What is needed |
The full text of the records below, minus any pictures, should be given back word for word.

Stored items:

=======

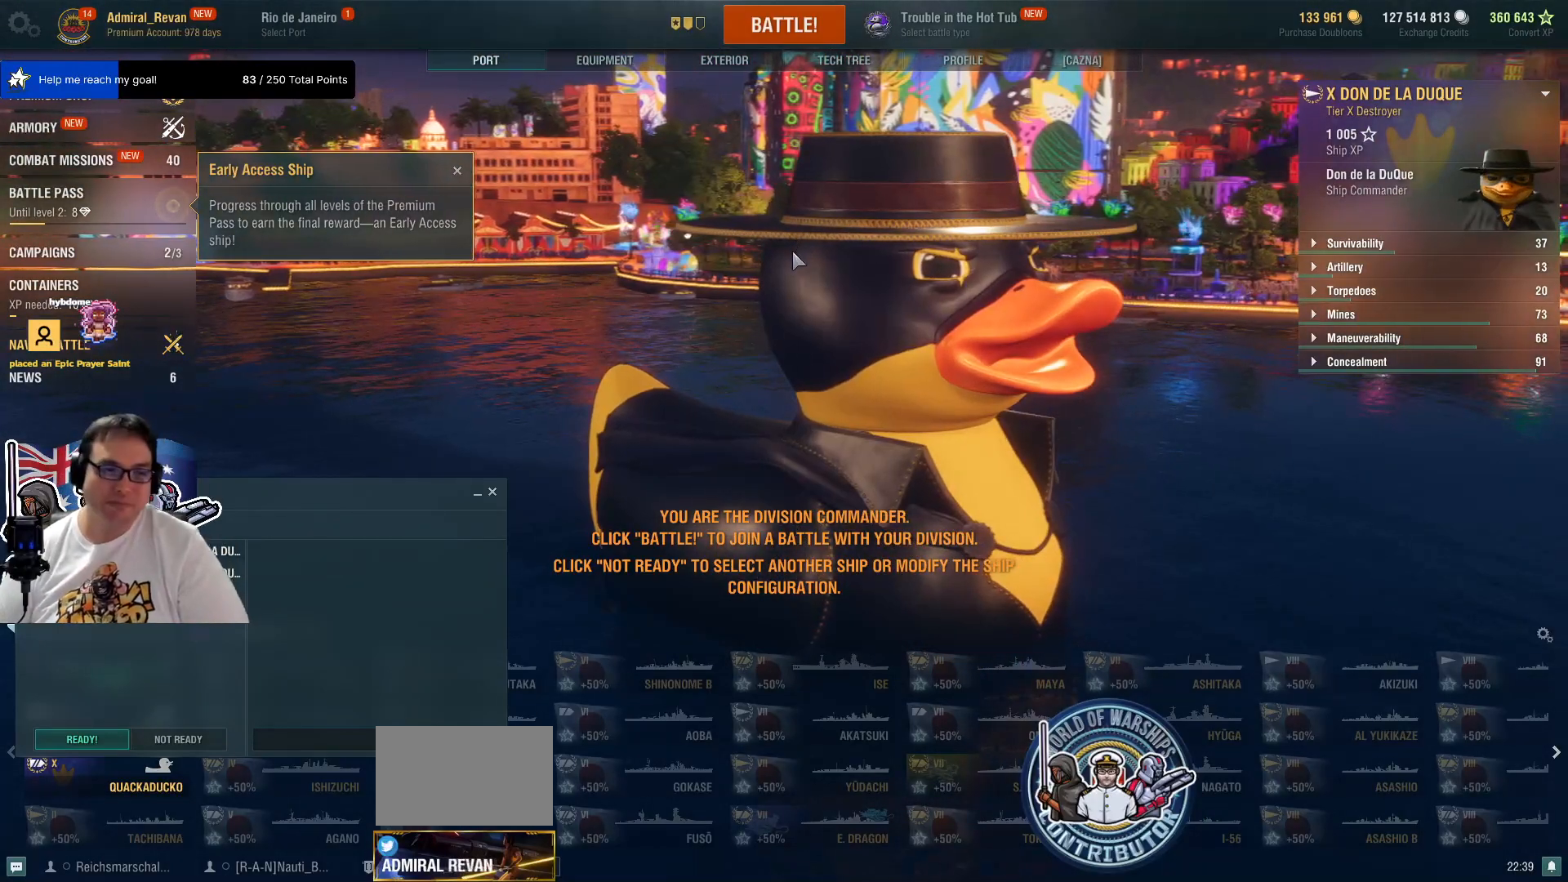
{"keys": [], "mouse": [], "mouse_move": "still", "events": []}
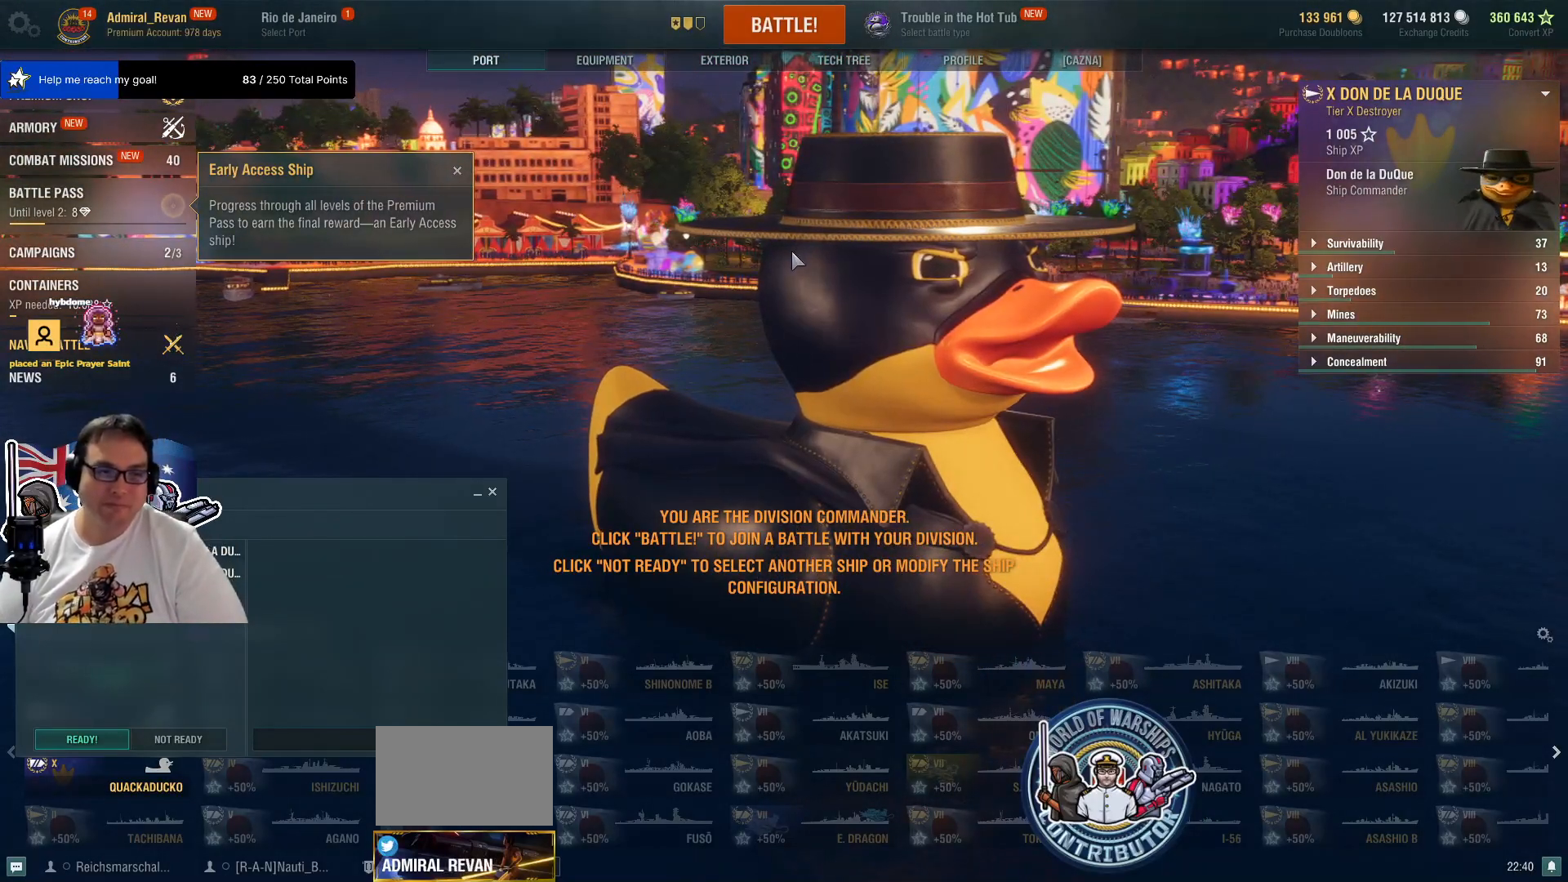
{"keys": [], "mouse": [], "mouse_move": "still", "events": [[133, "mouse_left", "down"], [417, "mouse_left", "up"]]}
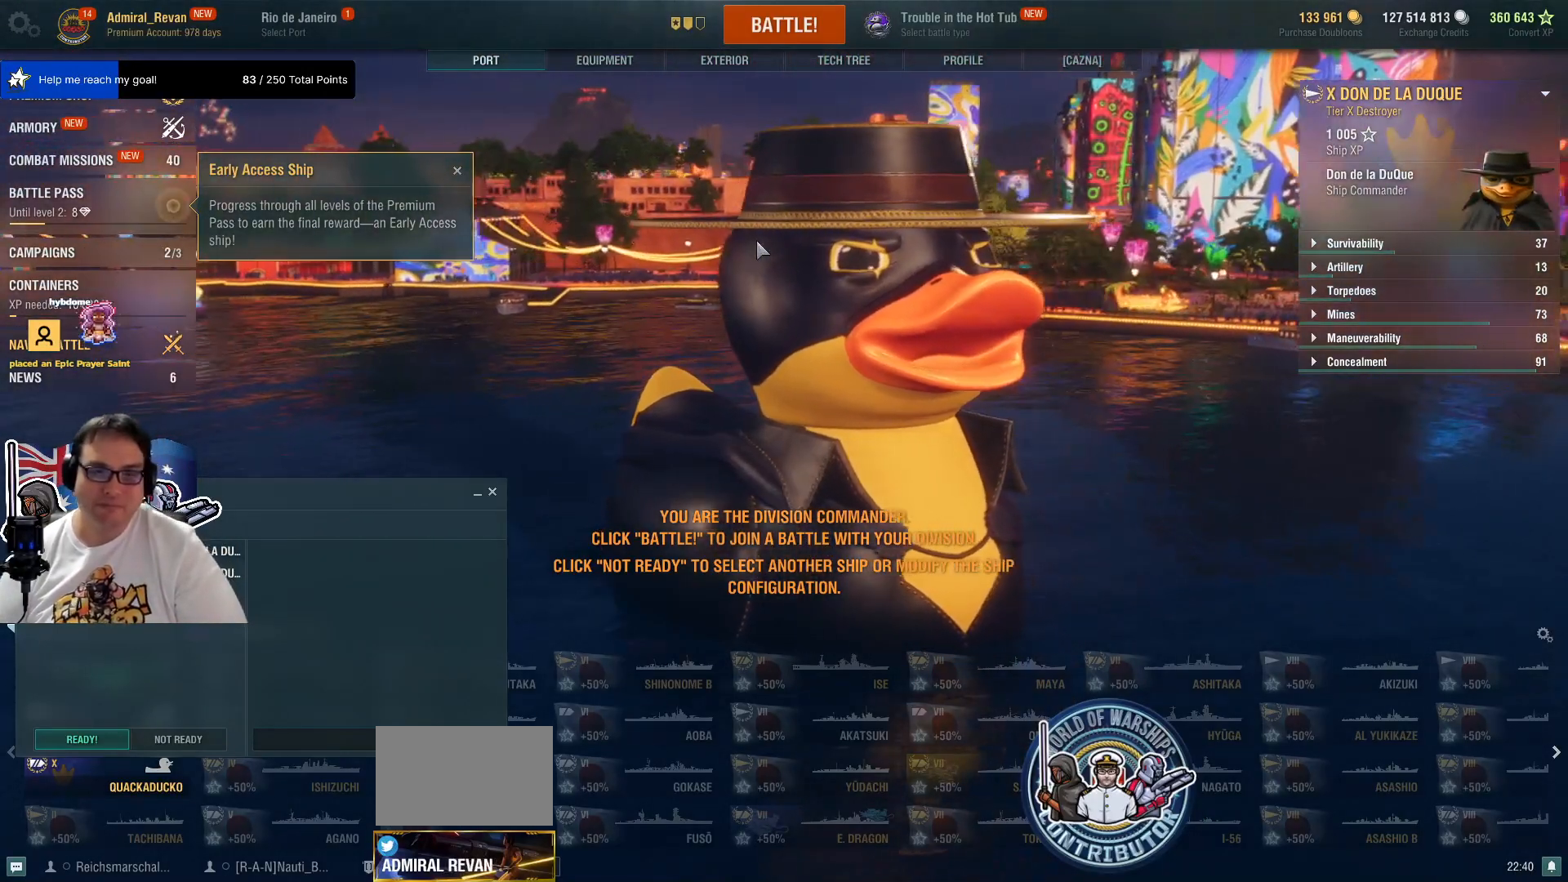
{"keys": [], "mouse": ["left"], "mouse_move": "down-right", "events": [[333, "mouse_left", "down"]]}
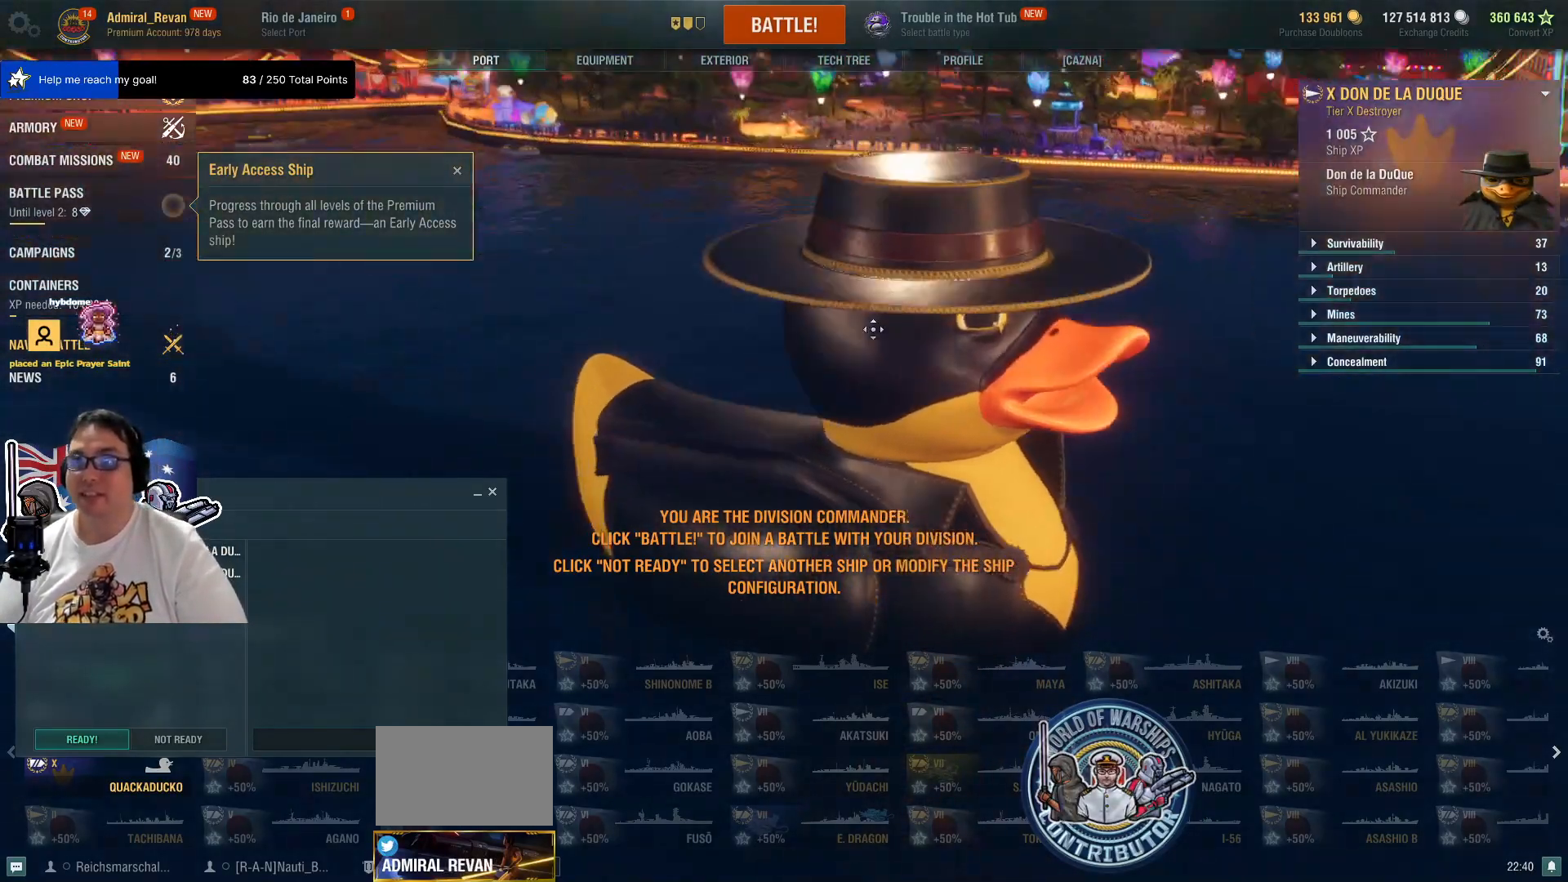
{"keys": [], "mouse": [], "mouse_move": "still", "events": [[67, "mouse_left", "up"]]}
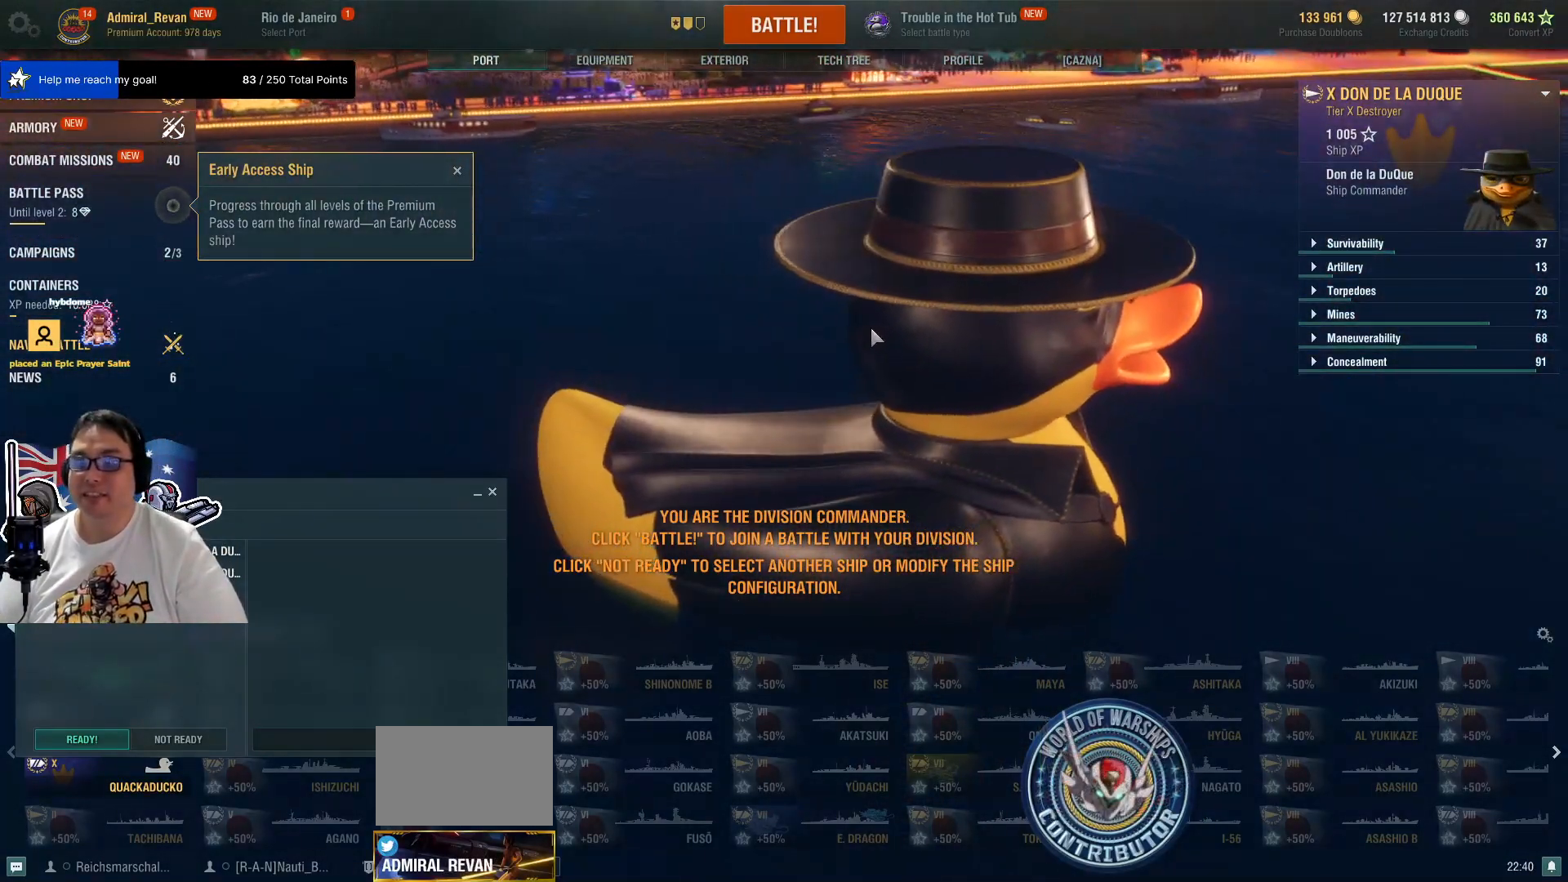
{"keys": [], "mouse": ["left"], "mouse_move": "still", "events": [[467, "mouse_left", "down"]]}
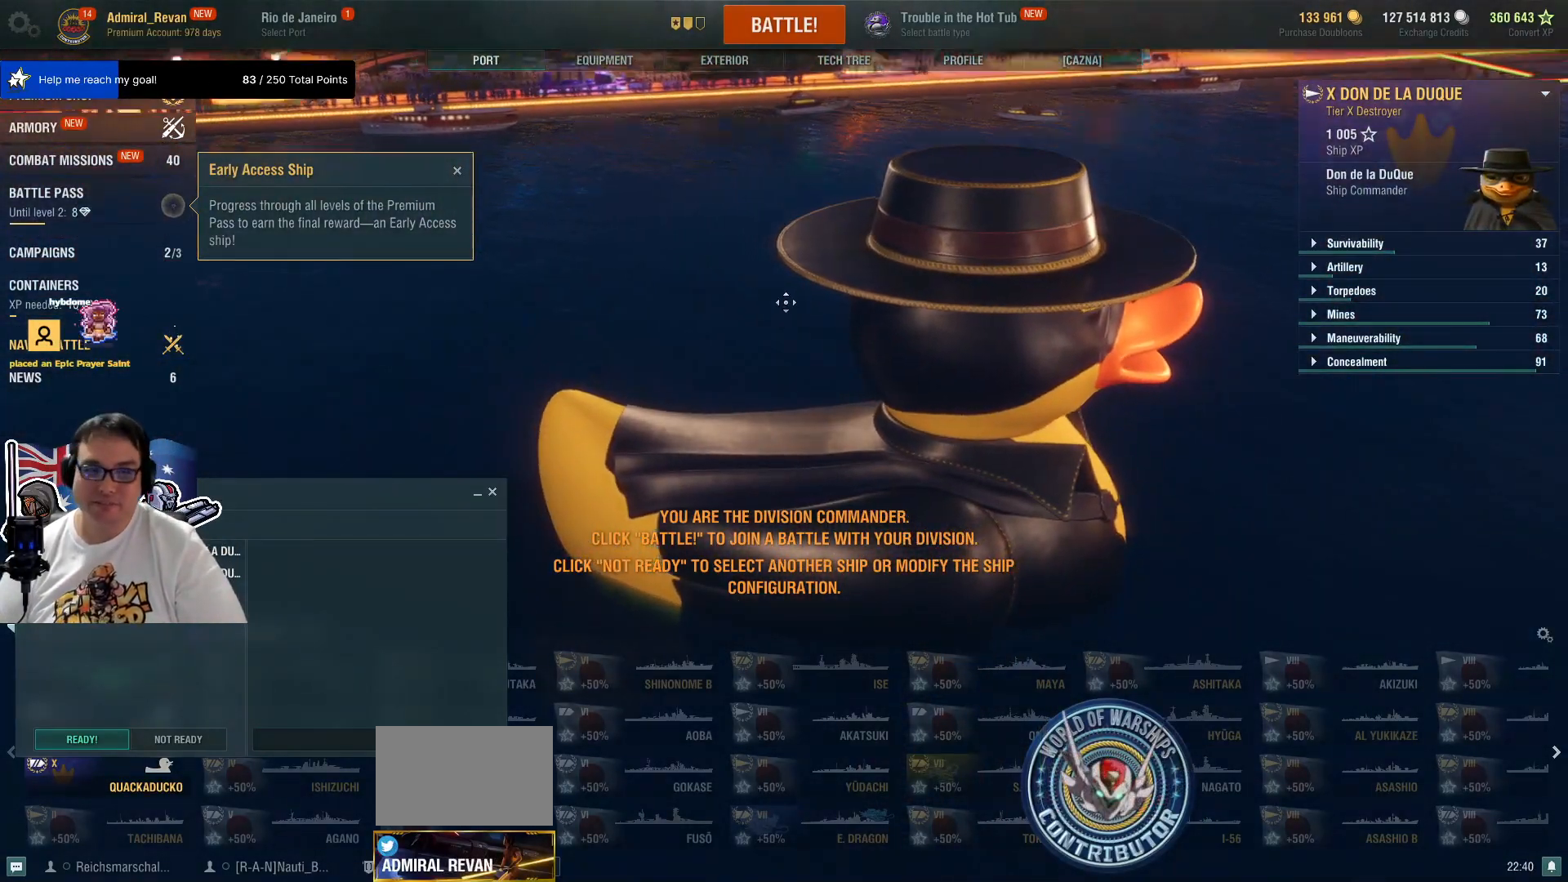
{"keys": [], "mouse": [], "mouse_move": "left", "events": [[150, "mouse_left", "up"]]}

=======

Result |
{"keys": [], "mouse": [], "mouse_move": "still", "events": []}
{"keys": [], "mouse": [], "mouse_move": "still", "events": [[133, "mouse_left", "down"], [417, "mouse_left", "up"]]}
{"keys": [], "mouse": ["left"], "mouse_move": "down-right", "events": [[333, "mouse_left", "down"]]}
{"keys": [], "mouse": [], "mouse_move": "still", "events": [[67, "mouse_left", "up"]]}
{"keys": [], "mouse": ["left"], "mouse_move": "still", "events": [[467, "mouse_left", "down"]]}
{"keys": [], "mouse": [], "mouse_move": "left", "events": [[150, "mouse_left", "up"]]}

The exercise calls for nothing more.